It's bombs away at "The Atomic Cafe," a 90-minute montage of visual fallout from the Cold War culled over five years from federal and military film archives by a trio of local talents. Part art, part documentary, this narration-free nuclear satire dishes apocalypse then and now.
While the "Cafe's" jukebox plays radioactive rock from the '40s and '50s, test bombs burst in air, proving America's nuclear superiority. The film clips start with the Trinity Test, when Armageddon was a la carte and fission was fun. We had the bomb and they didn't.
Alas, by August 1949, the blast was past. The Russians had an A-Bomb all their own and Harry Truman had to say he was no longer sure where God stood. The aftershock turned cocksure Americans into pansies, and everybody got "nuclearosis," tittered Government, but don't worry, soothed Defense, "Dr. Strangelove's" got a cure.
And so as the megatons mushroomed, so did the federal flacks, who went into Cold Wartime propaganda production with a vengeance. "Cafe" offers a taste of their best bumbling.

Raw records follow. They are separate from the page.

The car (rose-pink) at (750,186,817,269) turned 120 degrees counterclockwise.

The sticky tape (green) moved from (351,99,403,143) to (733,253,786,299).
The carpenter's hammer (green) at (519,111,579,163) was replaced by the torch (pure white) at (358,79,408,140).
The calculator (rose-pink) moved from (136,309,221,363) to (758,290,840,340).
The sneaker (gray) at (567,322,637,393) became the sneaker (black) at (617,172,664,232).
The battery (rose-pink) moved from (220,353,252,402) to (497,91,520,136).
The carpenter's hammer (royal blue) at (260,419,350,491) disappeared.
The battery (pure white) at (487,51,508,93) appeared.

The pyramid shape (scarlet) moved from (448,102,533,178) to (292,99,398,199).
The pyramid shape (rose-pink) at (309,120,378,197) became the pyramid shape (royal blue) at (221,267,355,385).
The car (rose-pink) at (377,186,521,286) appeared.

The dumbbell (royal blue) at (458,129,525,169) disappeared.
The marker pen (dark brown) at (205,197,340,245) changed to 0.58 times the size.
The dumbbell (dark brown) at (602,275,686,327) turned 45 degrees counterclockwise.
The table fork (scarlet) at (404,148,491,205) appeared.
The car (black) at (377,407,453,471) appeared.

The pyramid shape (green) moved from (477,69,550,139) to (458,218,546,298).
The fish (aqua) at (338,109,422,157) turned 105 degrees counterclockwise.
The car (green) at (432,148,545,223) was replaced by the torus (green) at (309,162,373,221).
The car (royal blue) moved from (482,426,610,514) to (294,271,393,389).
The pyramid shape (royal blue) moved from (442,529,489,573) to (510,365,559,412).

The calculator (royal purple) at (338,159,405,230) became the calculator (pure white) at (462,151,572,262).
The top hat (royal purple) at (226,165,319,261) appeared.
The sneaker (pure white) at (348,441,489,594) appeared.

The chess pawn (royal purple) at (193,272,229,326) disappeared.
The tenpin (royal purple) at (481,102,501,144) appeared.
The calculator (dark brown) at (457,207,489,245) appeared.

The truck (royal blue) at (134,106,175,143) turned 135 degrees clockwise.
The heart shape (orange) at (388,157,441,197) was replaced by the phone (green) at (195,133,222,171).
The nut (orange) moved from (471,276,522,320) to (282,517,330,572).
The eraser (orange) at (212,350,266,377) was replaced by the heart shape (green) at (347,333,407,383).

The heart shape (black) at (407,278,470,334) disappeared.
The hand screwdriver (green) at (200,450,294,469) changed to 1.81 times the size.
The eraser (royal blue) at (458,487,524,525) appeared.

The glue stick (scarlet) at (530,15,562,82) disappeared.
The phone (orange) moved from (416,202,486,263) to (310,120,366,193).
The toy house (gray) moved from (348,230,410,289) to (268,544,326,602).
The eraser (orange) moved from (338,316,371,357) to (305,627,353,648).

For instance, those who fear balding or death from radiation are pooh- poohed with nukespeak like, "The fallacy of devoting 85 percent of one's worrying capacity to an agent that constitutes only about 15 percent of an atomic bomb's destroying potential" was, well, just plain foolish. And they showed slice-of-pie graphs to prove it. How scientific, said mothers in high heels, opening giant Frigidaires above basement bomb shelters.
Then, oh, here comes "Burt the Turtle," a cute cartoon character who tells the kids how to "duck and cover" should the Commies bomb them on the way home from Pop's soda shop. There are official military films of soldiers running into ground zero minutes after a blast. In another segment, a doctor type recommends shelters be stocked with 100 tranquilizers for a family of four. Still another clip offers a panoramic view of a shopping center in Arcadia, California; now just compare that to what you'd get under communism, says the clean-cut announcer.
It was madness and may seem crude stuff to a media-savvy generation, but director/producers Kevin and Pierce Rafferty and Jayne Loaders are saying nothing's changed but the packaging. Remember, the United States Postal Service recently announced plans to issue emergency change- of-address forms in case of holocaust. If you believe that, I've got a movie I want to sell you: "Atomic Cafe," a boom for mankind. THE ATOMIC CAFE -- At the Inner Circle.